Your task is to filter the entries and copy every line containing the string "στην".

================

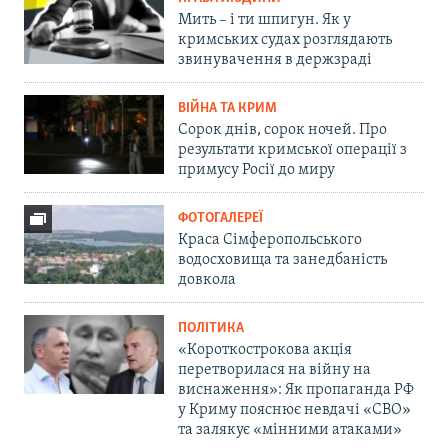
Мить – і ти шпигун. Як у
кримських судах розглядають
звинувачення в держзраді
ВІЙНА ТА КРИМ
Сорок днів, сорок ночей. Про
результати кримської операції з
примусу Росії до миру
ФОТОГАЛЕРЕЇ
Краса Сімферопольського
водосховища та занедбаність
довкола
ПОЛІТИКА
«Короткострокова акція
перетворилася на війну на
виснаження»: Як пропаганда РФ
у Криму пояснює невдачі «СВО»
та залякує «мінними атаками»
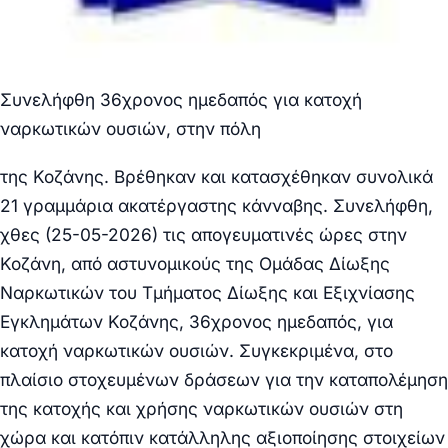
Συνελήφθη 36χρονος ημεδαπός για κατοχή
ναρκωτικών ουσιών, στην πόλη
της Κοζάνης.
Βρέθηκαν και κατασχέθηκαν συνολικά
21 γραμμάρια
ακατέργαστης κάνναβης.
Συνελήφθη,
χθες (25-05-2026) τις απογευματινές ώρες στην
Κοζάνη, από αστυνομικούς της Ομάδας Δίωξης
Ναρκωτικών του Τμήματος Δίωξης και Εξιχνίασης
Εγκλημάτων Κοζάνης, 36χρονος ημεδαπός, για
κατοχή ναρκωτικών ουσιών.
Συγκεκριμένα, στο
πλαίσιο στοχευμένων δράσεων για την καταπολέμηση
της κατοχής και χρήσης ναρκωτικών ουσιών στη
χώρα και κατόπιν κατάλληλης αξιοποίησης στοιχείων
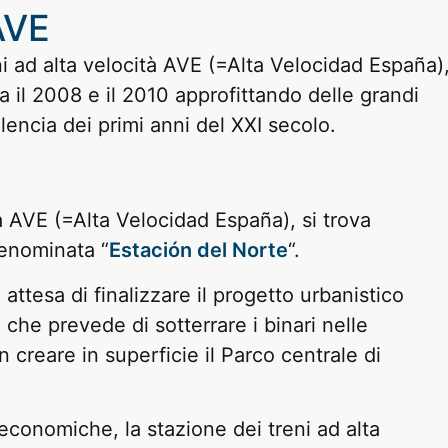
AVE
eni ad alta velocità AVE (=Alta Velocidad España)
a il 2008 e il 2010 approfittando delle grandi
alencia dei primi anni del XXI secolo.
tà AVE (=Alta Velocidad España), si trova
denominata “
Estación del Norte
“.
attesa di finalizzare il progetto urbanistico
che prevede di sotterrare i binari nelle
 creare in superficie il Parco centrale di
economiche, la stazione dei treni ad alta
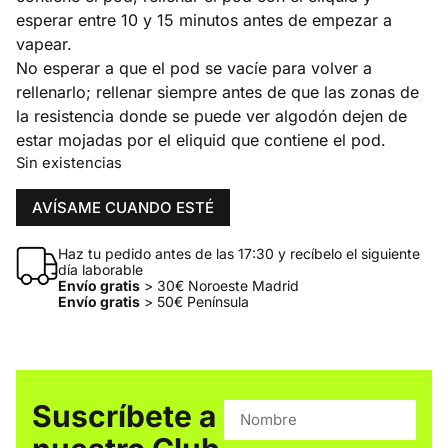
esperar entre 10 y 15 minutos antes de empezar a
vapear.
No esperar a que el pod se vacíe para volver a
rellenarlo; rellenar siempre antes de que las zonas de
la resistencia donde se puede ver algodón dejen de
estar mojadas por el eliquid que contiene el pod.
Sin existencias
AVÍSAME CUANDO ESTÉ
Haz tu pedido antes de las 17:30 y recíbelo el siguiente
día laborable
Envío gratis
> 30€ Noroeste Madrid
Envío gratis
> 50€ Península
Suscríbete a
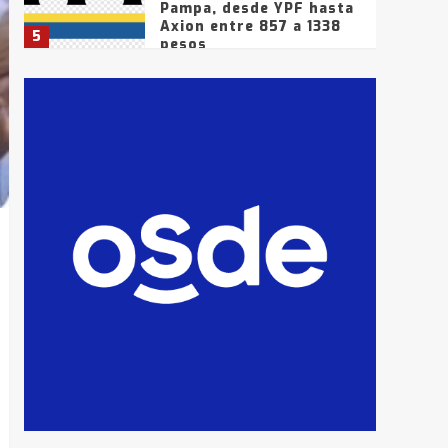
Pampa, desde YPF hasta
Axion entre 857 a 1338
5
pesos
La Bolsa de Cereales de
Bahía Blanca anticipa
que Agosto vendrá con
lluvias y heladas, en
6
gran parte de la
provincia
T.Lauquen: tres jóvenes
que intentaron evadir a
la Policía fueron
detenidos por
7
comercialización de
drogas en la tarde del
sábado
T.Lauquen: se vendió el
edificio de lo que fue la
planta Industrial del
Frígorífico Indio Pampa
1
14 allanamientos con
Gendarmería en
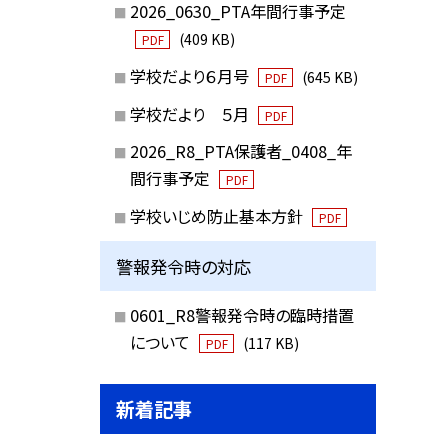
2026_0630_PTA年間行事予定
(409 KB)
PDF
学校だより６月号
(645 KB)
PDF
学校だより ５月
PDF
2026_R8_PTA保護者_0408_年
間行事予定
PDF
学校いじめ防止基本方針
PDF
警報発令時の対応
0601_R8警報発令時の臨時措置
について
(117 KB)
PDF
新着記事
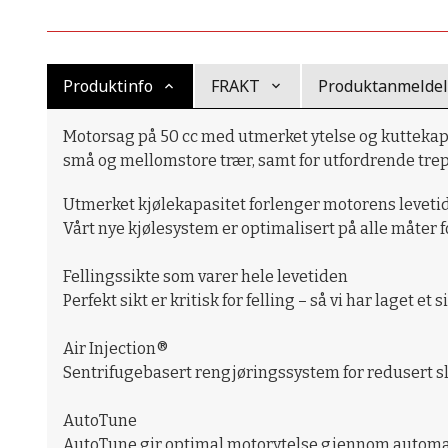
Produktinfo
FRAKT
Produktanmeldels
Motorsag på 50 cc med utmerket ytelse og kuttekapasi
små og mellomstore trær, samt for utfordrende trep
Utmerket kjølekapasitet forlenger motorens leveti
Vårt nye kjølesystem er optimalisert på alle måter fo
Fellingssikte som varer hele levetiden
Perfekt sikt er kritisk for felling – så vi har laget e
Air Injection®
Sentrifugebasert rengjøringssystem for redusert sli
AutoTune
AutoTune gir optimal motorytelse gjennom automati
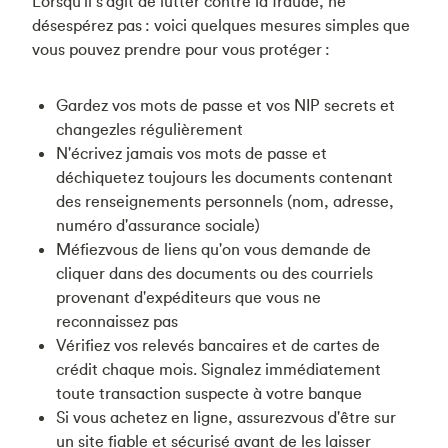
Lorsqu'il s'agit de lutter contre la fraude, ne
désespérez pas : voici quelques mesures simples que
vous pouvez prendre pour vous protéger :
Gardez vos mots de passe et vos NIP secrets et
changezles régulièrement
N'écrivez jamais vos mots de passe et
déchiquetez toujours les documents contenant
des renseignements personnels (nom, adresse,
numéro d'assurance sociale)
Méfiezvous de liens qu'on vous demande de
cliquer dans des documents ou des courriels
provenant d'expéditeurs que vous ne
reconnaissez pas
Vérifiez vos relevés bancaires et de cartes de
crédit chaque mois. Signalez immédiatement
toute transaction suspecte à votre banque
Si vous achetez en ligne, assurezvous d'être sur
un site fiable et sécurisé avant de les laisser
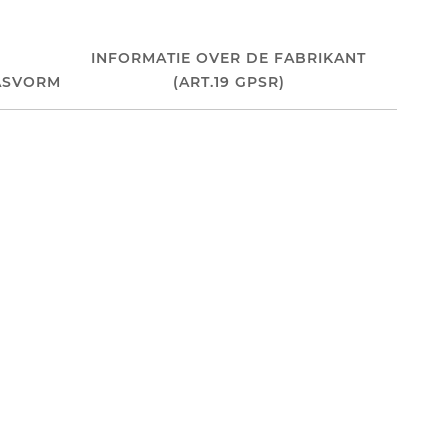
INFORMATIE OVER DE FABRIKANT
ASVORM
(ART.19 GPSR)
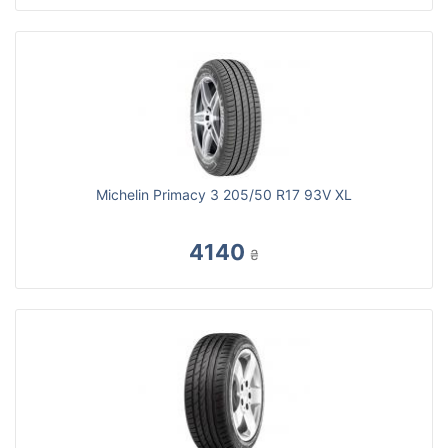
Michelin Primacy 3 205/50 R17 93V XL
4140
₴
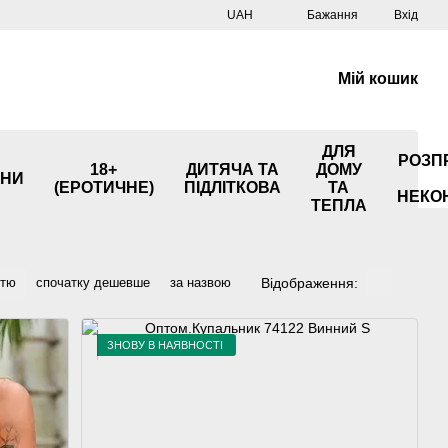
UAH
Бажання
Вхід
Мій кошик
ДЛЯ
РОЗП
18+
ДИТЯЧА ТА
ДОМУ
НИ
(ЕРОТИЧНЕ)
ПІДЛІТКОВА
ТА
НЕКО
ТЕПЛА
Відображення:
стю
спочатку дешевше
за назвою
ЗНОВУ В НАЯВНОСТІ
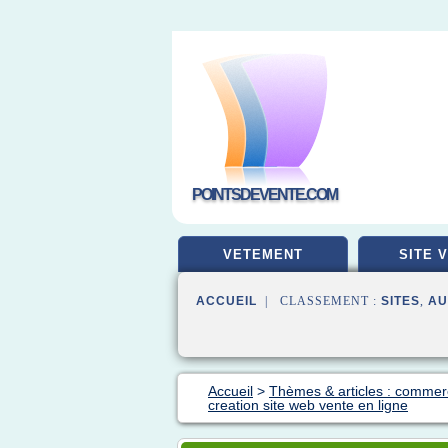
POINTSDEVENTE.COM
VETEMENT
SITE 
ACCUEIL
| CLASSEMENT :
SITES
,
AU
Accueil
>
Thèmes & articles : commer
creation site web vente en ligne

================

_Final answer:_
ναρκωτικών ουσιών, στην πόλη
χθες (25-05-2026) τις απογευματινές ώρες στην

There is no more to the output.